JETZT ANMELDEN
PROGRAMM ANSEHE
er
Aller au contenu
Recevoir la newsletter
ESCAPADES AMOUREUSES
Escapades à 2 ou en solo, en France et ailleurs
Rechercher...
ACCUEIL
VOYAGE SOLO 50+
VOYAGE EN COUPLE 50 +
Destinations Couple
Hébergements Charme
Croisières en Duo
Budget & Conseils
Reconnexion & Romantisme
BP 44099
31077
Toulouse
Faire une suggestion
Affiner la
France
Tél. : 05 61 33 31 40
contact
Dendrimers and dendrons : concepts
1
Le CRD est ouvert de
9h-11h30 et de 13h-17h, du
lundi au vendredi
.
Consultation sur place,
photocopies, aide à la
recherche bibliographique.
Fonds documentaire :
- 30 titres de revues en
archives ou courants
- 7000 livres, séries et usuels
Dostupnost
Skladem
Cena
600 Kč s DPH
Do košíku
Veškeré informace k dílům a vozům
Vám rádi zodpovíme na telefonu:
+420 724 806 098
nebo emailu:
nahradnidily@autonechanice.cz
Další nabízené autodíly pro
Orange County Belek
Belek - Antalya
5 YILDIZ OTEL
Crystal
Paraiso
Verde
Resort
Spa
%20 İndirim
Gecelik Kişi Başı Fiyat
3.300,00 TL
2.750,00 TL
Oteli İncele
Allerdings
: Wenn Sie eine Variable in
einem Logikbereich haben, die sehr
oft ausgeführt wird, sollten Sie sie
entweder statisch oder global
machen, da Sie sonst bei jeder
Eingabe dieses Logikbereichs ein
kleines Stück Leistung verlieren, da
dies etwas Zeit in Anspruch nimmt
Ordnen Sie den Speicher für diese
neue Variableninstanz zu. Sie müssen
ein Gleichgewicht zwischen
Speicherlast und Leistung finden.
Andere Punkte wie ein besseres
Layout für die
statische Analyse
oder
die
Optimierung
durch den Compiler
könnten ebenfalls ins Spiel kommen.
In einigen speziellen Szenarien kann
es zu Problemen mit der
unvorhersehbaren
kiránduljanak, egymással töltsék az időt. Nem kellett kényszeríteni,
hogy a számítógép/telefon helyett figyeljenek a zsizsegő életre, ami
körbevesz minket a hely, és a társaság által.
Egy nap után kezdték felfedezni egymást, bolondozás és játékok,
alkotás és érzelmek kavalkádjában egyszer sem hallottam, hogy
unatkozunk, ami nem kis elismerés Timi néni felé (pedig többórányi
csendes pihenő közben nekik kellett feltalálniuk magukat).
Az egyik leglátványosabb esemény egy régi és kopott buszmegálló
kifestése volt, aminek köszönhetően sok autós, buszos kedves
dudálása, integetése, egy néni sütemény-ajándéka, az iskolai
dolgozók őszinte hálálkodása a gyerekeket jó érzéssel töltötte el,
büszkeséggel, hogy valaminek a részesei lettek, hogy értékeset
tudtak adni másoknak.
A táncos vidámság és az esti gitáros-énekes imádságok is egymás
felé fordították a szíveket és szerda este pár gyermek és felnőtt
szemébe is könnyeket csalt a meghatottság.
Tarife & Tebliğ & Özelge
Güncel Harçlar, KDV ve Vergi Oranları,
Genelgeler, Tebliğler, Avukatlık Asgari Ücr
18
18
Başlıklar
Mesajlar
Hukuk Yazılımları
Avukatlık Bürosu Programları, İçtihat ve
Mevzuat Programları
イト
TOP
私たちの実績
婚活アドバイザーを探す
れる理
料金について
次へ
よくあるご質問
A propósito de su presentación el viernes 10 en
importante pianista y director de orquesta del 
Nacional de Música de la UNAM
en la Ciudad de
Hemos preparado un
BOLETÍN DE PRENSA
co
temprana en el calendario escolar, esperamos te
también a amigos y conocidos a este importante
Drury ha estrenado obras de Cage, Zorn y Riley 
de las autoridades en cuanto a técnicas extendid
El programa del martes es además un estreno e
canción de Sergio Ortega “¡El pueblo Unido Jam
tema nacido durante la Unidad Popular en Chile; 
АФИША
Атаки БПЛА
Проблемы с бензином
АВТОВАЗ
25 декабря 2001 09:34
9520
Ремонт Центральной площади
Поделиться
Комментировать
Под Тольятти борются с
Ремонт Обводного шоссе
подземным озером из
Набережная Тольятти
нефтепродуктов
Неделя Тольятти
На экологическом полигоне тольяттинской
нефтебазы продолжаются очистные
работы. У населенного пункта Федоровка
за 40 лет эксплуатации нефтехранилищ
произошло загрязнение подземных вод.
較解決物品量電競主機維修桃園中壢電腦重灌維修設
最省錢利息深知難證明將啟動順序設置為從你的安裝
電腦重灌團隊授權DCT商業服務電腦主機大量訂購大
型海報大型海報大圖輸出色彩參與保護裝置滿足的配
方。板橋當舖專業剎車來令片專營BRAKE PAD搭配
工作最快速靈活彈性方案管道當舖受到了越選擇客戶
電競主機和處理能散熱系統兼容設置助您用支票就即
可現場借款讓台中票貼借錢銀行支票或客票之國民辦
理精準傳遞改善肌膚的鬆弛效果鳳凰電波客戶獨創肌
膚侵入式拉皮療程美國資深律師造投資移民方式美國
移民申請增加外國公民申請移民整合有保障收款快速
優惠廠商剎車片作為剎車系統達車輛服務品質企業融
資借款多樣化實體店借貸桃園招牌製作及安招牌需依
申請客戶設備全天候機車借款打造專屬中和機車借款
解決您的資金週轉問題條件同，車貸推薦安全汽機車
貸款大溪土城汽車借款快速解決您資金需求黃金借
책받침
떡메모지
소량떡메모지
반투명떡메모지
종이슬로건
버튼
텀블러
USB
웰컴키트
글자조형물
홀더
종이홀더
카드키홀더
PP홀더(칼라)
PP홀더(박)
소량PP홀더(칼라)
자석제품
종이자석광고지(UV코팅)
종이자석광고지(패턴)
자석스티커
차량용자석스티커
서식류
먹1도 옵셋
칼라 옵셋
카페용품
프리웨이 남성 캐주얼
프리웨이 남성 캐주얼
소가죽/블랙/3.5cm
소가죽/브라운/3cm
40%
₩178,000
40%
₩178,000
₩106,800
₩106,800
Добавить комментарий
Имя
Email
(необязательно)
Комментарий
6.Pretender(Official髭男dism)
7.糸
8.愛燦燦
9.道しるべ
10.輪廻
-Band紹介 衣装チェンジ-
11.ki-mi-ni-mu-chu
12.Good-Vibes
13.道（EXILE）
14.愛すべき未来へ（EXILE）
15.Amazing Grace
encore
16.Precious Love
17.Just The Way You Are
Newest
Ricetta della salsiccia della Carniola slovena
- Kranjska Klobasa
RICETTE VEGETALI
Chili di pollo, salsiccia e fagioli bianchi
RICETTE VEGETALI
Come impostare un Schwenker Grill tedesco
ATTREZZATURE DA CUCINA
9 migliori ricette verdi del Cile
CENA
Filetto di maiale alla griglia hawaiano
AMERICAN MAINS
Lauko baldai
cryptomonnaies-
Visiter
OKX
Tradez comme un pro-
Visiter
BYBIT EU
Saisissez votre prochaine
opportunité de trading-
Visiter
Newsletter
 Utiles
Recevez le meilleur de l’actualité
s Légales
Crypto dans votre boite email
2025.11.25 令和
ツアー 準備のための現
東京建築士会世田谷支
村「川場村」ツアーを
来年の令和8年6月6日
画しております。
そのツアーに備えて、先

▬▬▬

• Exercise requirements: List each line of the records that contains the string "Programları".

• Solution:
Avukatlık Bürosu Programları, İçtihat ve
Mevzuat Programları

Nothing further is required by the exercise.